INPUT MATERIAL:
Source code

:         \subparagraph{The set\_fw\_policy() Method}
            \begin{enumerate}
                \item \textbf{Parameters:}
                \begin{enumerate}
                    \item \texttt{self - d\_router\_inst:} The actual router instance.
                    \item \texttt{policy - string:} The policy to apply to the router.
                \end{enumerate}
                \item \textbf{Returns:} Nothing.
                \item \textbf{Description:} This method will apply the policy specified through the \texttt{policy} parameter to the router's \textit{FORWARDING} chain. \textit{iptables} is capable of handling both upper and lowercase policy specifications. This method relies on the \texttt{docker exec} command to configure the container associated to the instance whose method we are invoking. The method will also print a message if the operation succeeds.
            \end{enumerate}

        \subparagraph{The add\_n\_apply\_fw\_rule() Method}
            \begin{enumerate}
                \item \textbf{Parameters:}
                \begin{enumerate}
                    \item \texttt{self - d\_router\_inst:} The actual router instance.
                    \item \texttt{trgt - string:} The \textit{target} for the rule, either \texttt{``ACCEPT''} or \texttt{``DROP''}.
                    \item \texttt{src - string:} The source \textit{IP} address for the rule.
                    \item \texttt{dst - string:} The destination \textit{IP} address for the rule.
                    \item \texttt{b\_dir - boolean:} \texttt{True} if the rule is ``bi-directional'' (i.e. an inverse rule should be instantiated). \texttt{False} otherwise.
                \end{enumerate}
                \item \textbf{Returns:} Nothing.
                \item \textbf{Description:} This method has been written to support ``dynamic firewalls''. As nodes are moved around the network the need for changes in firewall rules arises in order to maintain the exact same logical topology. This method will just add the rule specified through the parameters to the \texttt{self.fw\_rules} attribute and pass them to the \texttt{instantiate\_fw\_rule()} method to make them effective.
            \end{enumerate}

REQUIREMENT:
Tally the lines of the records that contain "specified", then write only the total.

ANSWER SECTION:
2